Tedarik zincirinin, sürdürülebilirliğin ekonomik boyutu kapsamında değerlendirilmesi konusunda firmaların yeknesak bir yaklaşım içerisinde olmadıkları görülmektedir. Örneğin yukarıda kısmen değinildiği üzere Arçelik, ürettiği ekonomik değeri tedarikçilerinin de bulunduğu bir paydaş kitlesine ‘dağıttığı’ndan bahsederek, yaptığı ekonomik katkıyı 2007 ve 2008 yılları için rakamsal olarak ifade etmektedir. Benzer şekilde Coca Cola ve Akçansa da tedarikçileri için ‘ekonomik değer yaratmak’tan bahsetmekte ve yerel tedarikçi tercihlerinin altını çizmektedirler. Burada firmaların raporda kurguladıkları retorik sayesinde tedarikçilerine karşılıksız bir ‘ekonomik katkı’ sağladıkları gibi bir izlenim doğmakla birlikte, söz konusu olan bir mal veya hizmet tedarik etmeleri karşılığında karşı tarafa ödenen ‘bedel’dir. Özellikle yukarıda belirtilen yerel tedarikçi tercihleri konusundaki yaklaşım ile bütünleştirildiğinde, Türkiye’de firmaların genel olarak yerel tedarikçi tercihlerini ulusal/yerel ekonomiye verilen önemli bir ‘katkı’ olarak ele alma eğilimi içerisinde oldukları gözlenmektedir.

[Kamera iç parametreleri ve poz verileri]
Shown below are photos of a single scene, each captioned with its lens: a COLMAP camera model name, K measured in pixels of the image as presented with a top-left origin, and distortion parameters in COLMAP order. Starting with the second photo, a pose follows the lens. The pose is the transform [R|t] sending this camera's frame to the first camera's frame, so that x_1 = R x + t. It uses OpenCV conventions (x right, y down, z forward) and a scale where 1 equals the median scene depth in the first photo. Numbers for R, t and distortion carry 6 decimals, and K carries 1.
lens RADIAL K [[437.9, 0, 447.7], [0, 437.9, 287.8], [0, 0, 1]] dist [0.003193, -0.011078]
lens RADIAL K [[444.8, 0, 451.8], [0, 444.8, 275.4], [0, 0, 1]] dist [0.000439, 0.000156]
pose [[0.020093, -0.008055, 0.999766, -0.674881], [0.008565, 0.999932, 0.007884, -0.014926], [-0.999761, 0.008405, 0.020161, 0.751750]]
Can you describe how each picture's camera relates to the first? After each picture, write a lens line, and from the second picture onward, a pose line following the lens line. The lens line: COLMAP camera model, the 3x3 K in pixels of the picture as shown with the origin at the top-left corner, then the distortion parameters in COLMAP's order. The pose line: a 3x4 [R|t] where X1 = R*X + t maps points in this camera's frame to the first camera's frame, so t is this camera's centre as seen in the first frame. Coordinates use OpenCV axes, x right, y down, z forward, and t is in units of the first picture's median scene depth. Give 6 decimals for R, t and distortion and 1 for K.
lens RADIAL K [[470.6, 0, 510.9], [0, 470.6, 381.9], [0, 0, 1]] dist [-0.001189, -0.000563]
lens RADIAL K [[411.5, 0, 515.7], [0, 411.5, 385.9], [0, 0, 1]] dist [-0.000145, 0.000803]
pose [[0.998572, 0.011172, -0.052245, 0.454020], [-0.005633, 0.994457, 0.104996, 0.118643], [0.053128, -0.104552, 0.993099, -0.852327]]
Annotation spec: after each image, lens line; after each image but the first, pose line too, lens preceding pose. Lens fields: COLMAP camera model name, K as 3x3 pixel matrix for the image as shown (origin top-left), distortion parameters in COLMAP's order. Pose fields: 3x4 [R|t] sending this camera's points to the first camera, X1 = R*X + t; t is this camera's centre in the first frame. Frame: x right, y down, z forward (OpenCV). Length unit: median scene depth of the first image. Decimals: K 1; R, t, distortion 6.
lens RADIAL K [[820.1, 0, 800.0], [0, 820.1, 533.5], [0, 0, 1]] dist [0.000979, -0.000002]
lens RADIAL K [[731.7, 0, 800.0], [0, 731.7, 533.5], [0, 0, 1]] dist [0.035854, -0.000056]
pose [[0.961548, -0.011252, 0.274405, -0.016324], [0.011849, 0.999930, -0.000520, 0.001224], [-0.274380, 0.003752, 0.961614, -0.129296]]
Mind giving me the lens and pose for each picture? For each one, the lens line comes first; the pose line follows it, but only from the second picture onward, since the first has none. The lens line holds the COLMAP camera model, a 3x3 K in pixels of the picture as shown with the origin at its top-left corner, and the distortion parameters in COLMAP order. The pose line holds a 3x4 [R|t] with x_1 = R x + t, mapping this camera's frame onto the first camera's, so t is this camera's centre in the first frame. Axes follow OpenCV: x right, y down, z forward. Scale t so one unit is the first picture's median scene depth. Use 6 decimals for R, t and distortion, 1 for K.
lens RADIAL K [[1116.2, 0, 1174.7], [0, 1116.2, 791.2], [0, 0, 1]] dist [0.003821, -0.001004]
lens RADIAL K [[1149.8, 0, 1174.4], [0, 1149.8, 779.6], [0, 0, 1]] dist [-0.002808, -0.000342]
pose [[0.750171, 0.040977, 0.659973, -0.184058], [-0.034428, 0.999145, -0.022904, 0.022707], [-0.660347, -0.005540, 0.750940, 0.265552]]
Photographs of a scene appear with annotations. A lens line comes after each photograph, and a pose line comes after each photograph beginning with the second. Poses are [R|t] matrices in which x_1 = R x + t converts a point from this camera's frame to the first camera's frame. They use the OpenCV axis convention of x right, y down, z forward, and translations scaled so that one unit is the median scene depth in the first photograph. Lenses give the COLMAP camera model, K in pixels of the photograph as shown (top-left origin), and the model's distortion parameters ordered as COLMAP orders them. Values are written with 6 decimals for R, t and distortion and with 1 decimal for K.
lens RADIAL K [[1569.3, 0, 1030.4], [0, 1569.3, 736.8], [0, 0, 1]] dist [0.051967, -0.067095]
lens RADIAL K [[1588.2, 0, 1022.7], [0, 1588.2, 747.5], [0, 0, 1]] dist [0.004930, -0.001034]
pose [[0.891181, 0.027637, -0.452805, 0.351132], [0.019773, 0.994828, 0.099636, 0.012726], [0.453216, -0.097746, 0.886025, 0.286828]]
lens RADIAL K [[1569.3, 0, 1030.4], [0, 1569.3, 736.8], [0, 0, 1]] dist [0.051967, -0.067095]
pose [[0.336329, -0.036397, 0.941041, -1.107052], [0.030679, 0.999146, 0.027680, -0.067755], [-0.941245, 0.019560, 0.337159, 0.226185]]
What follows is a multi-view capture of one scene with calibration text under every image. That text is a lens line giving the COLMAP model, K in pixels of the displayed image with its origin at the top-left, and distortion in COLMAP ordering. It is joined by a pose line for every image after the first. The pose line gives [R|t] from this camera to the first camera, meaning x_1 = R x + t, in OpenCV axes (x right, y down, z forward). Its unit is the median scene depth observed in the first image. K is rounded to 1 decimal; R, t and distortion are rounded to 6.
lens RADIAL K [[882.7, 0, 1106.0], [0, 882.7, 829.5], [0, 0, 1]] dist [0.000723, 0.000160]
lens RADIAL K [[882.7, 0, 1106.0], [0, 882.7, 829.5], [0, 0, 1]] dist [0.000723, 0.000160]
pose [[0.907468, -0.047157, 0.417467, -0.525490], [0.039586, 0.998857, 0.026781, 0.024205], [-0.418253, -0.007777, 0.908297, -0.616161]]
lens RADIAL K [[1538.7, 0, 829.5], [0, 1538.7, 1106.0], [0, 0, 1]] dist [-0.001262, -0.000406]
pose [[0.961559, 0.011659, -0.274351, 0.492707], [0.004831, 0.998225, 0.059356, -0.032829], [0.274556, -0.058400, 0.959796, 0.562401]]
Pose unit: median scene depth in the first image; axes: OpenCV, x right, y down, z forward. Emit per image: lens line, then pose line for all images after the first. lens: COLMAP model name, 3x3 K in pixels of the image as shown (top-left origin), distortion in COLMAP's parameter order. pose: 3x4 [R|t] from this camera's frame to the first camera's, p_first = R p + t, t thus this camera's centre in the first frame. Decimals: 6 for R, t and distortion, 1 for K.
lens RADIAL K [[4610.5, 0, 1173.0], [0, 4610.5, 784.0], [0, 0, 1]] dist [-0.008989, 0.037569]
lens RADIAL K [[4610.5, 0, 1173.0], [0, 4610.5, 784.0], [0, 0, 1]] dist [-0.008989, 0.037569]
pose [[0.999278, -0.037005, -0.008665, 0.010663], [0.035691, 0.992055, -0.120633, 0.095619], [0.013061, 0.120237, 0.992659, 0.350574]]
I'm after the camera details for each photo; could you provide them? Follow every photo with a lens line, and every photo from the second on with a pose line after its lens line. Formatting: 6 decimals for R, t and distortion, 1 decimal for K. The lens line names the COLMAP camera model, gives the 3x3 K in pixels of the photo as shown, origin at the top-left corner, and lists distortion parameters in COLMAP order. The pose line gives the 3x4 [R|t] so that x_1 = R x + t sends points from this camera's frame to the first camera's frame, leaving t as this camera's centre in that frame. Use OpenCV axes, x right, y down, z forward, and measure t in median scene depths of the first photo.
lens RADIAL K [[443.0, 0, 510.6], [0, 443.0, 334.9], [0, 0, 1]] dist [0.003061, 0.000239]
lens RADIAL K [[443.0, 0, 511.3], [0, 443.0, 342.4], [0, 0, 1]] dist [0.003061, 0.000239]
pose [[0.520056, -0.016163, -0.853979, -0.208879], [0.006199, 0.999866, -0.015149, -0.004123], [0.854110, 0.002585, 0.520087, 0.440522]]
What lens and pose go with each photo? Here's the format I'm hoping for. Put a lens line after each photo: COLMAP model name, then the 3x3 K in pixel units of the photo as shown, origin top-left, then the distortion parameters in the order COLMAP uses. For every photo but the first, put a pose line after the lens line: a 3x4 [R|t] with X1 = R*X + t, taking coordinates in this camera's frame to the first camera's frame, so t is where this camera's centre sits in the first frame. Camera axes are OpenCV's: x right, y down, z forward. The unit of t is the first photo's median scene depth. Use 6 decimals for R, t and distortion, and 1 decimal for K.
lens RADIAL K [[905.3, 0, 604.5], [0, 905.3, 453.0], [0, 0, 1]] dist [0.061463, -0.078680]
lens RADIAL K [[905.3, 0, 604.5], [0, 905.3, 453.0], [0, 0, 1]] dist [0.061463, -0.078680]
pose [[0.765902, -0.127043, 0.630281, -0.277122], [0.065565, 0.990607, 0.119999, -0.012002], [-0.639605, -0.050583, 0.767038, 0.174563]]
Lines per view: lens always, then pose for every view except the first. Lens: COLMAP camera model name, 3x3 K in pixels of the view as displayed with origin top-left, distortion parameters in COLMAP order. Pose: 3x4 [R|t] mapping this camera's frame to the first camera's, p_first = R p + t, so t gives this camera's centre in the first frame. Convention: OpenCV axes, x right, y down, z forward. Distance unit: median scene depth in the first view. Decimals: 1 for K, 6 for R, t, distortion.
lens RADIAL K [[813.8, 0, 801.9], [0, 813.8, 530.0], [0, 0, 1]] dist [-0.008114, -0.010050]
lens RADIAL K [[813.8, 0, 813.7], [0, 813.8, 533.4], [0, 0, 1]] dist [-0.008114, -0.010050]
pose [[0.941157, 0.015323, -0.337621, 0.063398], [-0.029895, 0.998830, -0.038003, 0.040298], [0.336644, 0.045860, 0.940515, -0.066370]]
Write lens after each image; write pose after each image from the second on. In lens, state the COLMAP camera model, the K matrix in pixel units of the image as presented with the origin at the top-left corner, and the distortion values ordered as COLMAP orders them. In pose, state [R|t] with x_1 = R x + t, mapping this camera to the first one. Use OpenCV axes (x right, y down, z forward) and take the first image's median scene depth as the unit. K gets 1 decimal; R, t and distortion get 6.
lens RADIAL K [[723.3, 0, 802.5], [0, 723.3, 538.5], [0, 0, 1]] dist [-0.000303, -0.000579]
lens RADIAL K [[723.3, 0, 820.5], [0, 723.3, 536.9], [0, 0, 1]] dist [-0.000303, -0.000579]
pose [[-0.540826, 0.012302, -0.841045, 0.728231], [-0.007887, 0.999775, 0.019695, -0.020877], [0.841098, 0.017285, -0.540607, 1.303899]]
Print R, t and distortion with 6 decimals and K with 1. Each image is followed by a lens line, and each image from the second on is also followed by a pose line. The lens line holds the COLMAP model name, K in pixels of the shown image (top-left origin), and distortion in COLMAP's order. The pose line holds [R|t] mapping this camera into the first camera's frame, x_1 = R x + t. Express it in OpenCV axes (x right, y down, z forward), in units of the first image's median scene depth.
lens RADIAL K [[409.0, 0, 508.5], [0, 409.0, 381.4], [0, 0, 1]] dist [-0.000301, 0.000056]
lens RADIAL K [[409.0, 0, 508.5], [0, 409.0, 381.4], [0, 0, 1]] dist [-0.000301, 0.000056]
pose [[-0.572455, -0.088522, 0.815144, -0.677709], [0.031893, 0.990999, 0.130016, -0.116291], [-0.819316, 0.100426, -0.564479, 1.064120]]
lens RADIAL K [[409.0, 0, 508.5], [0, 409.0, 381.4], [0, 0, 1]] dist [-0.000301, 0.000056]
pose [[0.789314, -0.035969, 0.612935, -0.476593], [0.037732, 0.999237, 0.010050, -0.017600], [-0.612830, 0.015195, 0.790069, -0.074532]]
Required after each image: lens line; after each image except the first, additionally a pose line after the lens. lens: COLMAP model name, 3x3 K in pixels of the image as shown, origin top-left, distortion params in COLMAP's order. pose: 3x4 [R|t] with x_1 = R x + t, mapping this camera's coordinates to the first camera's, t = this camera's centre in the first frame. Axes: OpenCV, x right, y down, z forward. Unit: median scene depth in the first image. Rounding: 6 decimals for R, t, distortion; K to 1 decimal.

▸ Soru Seti
**A)** Belge bölümüne göre Arçelik, yaptığı ekonomik katkıyı hangi yıllar için rakamsal olarak ifade etmektedir?
**B)** Belge bölümünde geçen şu cümleyi İngilizceye çevirin: "Benzer şekilde Coca Cola ve Akçansa da tedarikçileri için ‘ekonomik değer yaratmak’tan bahsetmekte ve yerel tedarikçi tercihlerinin altını çizmektedirler."

▸ Çözümlü Sorular
**A)** 2007 ve 2008 yılları için.

**B)** Similarly, Coca Cola and Akçansa also speak of "creating economic value" for their suppliers and emphasize their preference for local suppliers.